** Material provided follows **

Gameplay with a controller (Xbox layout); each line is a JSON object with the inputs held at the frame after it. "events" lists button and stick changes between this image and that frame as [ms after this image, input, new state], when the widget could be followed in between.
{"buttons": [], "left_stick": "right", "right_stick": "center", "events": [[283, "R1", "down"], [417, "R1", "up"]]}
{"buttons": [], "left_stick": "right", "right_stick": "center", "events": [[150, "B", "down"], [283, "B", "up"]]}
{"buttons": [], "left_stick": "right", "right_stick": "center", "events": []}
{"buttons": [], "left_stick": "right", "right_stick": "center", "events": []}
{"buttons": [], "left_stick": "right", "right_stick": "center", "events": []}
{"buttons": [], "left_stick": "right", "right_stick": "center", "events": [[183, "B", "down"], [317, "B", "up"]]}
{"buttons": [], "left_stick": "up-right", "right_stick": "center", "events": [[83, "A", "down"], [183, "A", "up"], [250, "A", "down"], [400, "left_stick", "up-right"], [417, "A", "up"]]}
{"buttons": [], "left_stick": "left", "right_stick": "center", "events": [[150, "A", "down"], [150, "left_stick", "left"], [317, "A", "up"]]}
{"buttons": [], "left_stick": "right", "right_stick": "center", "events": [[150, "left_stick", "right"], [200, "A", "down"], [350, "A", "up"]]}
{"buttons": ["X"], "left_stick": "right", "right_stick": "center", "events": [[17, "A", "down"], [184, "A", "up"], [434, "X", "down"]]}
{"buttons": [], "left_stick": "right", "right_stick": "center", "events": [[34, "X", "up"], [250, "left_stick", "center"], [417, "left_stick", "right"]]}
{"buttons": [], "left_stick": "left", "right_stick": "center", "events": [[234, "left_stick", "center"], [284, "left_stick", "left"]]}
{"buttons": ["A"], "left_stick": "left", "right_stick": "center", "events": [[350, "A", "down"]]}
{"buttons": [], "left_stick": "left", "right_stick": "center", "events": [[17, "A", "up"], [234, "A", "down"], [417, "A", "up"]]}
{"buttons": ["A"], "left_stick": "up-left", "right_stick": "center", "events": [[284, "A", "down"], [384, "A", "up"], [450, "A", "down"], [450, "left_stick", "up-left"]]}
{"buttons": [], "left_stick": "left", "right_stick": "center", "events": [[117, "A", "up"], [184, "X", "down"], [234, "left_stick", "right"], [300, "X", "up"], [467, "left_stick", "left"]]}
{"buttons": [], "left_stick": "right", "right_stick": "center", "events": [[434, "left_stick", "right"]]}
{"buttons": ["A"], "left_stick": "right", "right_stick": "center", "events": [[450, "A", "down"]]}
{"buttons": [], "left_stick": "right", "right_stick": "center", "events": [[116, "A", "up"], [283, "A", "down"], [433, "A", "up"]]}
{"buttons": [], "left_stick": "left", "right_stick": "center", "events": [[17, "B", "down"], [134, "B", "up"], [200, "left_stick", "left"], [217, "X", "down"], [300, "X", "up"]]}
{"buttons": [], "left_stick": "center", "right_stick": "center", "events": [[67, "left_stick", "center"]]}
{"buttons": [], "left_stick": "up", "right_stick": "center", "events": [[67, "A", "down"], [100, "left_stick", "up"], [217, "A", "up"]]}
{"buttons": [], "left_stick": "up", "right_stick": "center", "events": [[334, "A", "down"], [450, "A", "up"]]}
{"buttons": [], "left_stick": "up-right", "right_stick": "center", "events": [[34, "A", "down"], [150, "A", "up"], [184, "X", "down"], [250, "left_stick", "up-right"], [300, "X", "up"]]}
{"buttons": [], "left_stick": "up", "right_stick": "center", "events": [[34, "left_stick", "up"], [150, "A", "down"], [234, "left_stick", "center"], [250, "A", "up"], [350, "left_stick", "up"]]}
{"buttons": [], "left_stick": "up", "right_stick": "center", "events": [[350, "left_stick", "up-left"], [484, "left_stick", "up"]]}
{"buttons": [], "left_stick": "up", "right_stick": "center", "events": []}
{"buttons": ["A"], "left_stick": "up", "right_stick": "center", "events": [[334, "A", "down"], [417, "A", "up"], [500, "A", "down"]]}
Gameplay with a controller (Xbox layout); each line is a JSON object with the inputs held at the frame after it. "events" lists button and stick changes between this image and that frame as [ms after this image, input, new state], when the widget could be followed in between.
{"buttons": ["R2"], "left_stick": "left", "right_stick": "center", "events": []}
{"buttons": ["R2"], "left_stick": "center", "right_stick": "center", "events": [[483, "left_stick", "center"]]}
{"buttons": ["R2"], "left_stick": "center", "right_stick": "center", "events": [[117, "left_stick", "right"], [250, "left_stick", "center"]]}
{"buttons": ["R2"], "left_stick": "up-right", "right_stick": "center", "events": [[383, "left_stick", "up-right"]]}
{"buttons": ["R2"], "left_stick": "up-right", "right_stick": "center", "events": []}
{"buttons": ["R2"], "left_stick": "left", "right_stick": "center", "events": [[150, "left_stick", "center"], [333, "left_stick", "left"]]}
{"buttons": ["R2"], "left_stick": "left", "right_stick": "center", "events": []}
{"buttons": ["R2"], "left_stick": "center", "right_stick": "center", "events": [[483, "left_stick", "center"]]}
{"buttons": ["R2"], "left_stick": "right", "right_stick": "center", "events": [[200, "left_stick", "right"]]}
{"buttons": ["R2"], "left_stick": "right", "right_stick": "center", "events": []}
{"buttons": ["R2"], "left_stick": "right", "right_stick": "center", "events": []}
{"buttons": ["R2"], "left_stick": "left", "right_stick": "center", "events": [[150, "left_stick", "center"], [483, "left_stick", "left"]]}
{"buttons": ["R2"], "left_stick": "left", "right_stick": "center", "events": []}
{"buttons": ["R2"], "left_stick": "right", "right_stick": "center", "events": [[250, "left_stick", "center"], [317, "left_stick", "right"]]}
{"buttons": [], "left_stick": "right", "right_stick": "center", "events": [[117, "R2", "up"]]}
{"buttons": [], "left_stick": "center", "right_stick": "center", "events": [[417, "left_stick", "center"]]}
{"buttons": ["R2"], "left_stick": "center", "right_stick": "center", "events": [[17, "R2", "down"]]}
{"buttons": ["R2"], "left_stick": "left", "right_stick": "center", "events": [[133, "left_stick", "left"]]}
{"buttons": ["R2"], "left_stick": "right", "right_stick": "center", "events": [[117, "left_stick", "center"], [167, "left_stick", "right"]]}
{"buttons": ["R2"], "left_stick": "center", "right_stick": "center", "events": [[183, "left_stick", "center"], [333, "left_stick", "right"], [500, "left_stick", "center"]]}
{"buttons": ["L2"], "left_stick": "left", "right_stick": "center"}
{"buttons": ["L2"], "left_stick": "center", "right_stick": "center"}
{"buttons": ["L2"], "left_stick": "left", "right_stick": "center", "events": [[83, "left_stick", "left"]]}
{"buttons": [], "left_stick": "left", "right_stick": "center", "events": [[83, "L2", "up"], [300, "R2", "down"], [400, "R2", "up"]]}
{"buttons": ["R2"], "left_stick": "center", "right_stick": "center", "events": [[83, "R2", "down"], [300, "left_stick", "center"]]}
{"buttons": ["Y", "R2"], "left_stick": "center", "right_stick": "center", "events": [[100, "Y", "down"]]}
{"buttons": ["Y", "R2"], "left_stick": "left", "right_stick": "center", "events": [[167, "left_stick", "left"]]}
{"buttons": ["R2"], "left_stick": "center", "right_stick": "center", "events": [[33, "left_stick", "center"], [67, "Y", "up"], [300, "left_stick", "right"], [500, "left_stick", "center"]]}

** End of Material provided **

▶ [Work to be completed]: Word for word, repeat each line of the listing.

▶ [Response box]:
Gameplay with a controller (Xbox layout); each line is a JSON object with the inputs held at the frame after it. "events" lists button and stick changes between this image and that frame as [ms after this image, input, new state], when the widget could be followed in between.
{"buttons": [], "left_stick": "right", "right_stick": "center", "events": [[283, "R1", "down"], [417, "R1", "up"]]}
{"buttons": [], "left_stick": "right", "right_stick": "center", "events": [[150, "B", "down"], [283, "B", "up"]]}
{"buttons": [], "left_stick": "right", "right_stick": "center", "events": []}
{"buttons": [], "left_stick": "right", "right_stick": "center", "events": []}
{"buttons": [], "left_stick": "right", "right_stick": "center", "events": []}
{"buttons": [], "left_stick": "right", "right_stick": "center", "events": [[183, "B", "down"], [317, "B", "up"]]}
{"buttons": [], "left_stick": "up-right", "right_stick": "center", "events": [[83, "A", "down"], [183, "A", "up"], [250, "A", "down"], [400, "left_stick", "up-right"], [417, "A", "up"]]}
{"buttons": [], "left_stick": "left", "right_stick": "center", "events": [[150, "A", "down"], [150, "left_stick", "left"], [317, "A", "up"]]}
{"buttons": [], "left_stick": "right", "right_stick": "center", "events": [[150, "left_stick", "right"], [200, "A", "down"], [350, "A", "up"]]}
{"buttons": ["X"], "left_stick": "right", "right_stick": "center", "events": [[17, "A", "down"], [184, "A", "up"], [434, "X", "down"]]}
{"buttons": [], "left_stick": "right", "right_stick": "center", "events": [[34, "X", "up"], [250, "left_stick", "center"], [417, "left_stick", "right"]]}
{"buttons": [], "left_stick": "left", "right_stick": "center", "events": [[234, "left_stick", "center"], [284, "left_stick", "left"]]}
{"buttons": ["A"], "left_stick": "left", "right_stick": "center", "events": [[350, "A", "down"]]}
{"buttons": [], "left_stick": "left", "right_stick": "center", "events": [[17, "A", "up"], [234, "A", "down"], [417, "A", "up"]]}
{"buttons": ["A"], "left_stick": "up-left", "right_stick": "center", "events": [[284, "A", "down"], [384, "A", "up"], [450, "A", "down"], [450, "left_stick", "up-left"]]}
{"buttons": [], "left_stick": "left", "right_stick": "center", "events": [[117, "A", "up"], [184, "X", "down"], [234, "left_stick", "right"], [300, "X", "up"], [467, "left_stick", "left"]]}
{"buttons": [], "left_stick": "right", "right_stick": "center", "events": [[434, "left_stick", "right"]]}
{"buttons": ["A"], "left_stick": "right", "right_stick": "center", "events": [[450, "A", "down"]]}
{"buttons": [], "left_stick": "right", "right_stick": "center", "events": [[116, "A", "up"], [283, "A", "down"], [433, "A", "up"]]}
{"buttons": [], "left_stick": "left", "right_stick": "center", "events": [[17, "B", "down"], [134, "B", "up"], [200, "left_stick", "left"], [217, "X", "down"], [300, "X", "up"]]}
{"buttons": [], "left_stick": "center", "right_stick": "center", "events": [[67, "left_stick", "center"]]}
{"buttons": [], "left_stick": "up", "right_stick": "center", "events": [[67, "A", "down"], [100, "left_stick", "up"], [217, "A", "up"]]}
{"buttons": [], "left_stick": "up", "right_stick": "center", "events": [[334, "A", "down"], [450, "A", "up"]]}
{"buttons": [], "left_stick": "up-right", "right_stick": "center", "events": [[34, "A", "down"], [150, "A", "up"], [184, "X", "down"], [250, "left_stick", "up-right"], [300, "X", "up"]]}
{"buttons": [], "left_stick": "up", "right_stick": "center", "events": [[34, "left_stick", "up"], [150, "A", "down"], [234, "left_stick", "center"], [250, "A", "up"], [350, "left_stick", "up"]]}
{"buttons": [], "left_stick": "up", "right_stick": "center", "events": [[350, "left_stick", "up-left"], [484, "left_stick", "up"]]}
{"buttons": [], "left_stick": "up", "right_stick": "center", "events": []}
{"buttons": ["A"], "left_stick": "up", "right_stick": "center", "events": [[334, "A", "down"], [417, "A", "up"], [500, "A", "down"]]}
Gameplay with a controller (Xbox layout); each line is a JSON object with the inputs held at the frame after it. "events" lists button and stick changes between this image and that frame as [ms after this image, input, new state], when the widget could be followed in between.
{"buttons": ["R2"], "left_stick": "left", "right_stick": "center", "events": []}
{"buttons": ["R2"], "left_stick": "center", "right_stick": "center", "events": [[483, "left_stick", "center"]]}
{"buttons": ["R2"], "left_stick": "center", "right_stick": "center", "events": [[117, "left_stick", "right"], [250, "left_stick", "center"]]}
{"buttons": ["R2"], "left_stick": "up-right", "right_stick": "center", "events": [[383, "left_stick", "up-right"]]}
{"buttons": ["R2"], "left_stick": "up-right", "right_stick": "center", "events": []}
{"buttons": ["R2"], "left_stick": "left", "right_stick": "center", "events": [[150, "left_stick", "center"], [333, "left_stick", "left"]]}
{"buttons": ["R2"], "left_stick": "left", "right_stick": "center", "events": []}
{"buttons": ["R2"], "left_stick": "center", "right_stick": "center", "events": [[483, "left_stick", "center"]]}
{"buttons": ["R2"], "left_stick": "right", "right_stick": "center", "events": [[200, "left_stick", "right"]]}
{"buttons": ["R2"], "left_stick": "right", "right_stick": "center", "events": []}
{"buttons": ["R2"], "left_stick": "right", "right_stick": "center", "events": []}
{"buttons": ["R2"], "left_stick": "left", "right_stick": "center", "events": [[150, "left_stick", "center"], [483, "left_stick", "left"]]}
{"buttons": ["R2"], "left_stick": "left", "right_stick": "center", "events": []}
{"buttons": ["R2"], "left_stick": "right", "right_stick": "center", "events": [[250, "left_stick", "center"], [317, "left_stick", "right"]]}
{"buttons": [], "left_stick": "right", "right_stick": "center", "events": [[117, "R2", "up"]]}
{"buttons": [], "left_stick": "center", "right_stick": "center", "events": [[417, "left_stick", "center"]]}
{"buttons": ["R2"], "left_stick": "center", "right_stick": "center", "events": [[17, "R2", "down"]]}
{"buttons": ["R2"], "left_stick": "left", "right_stick": "center", "events": [[133, "left_stick", "left"]]}
{"buttons": ["R2"], "left_stick": "right", "right_stick": "center", "events": [[117, "left_stick", "center"], [167, "left_stick", "right"]]}
{"buttons": ["R2"], "left_stick": "center", "right_stick": "center", "events": [[183, "left_stick", "center"], [333, "left_stick", "right"], [500, "left_stick", "center"]]}
{"buttons": ["L2"], "left_stick": "left", "right_stick": "center"}
{"buttons": ["L2"], "left_stick": "center", "right_stick": "center"}
{"buttons": ["L2"], "left_stick": "left", "right_stick": "center", "events": [[83, "left_stick", "left"]]}
{"buttons": [], "left_stick": "left", "right_stick": "center", "events": [[83, "L2", "up"], [300, "R2", "down"], [400, "R2", "up"]]}
{"buttons": ["R2"], "left_stick": "center", "right_stick": "center", "events": [[83, "R2", "down"], [300, "left_stick", "center"]]}
{"buttons": ["Y", "R2"], "left_stick": "center", "right_stick": "center", "events": [[100, "Y", "down"]]}
{"buttons": ["Y", "R2"], "left_stick": "left", "right_stick": "center", "events": [[167, "left_stick", "left"]]}
{"buttons": ["R2"], "left_stick": "center", "right_stick": "center", "events": [[33, "left_stick", "center"], [67, "Y", "up"], [300, "left_stick", "right"], [500, "left_stick", "center"]]}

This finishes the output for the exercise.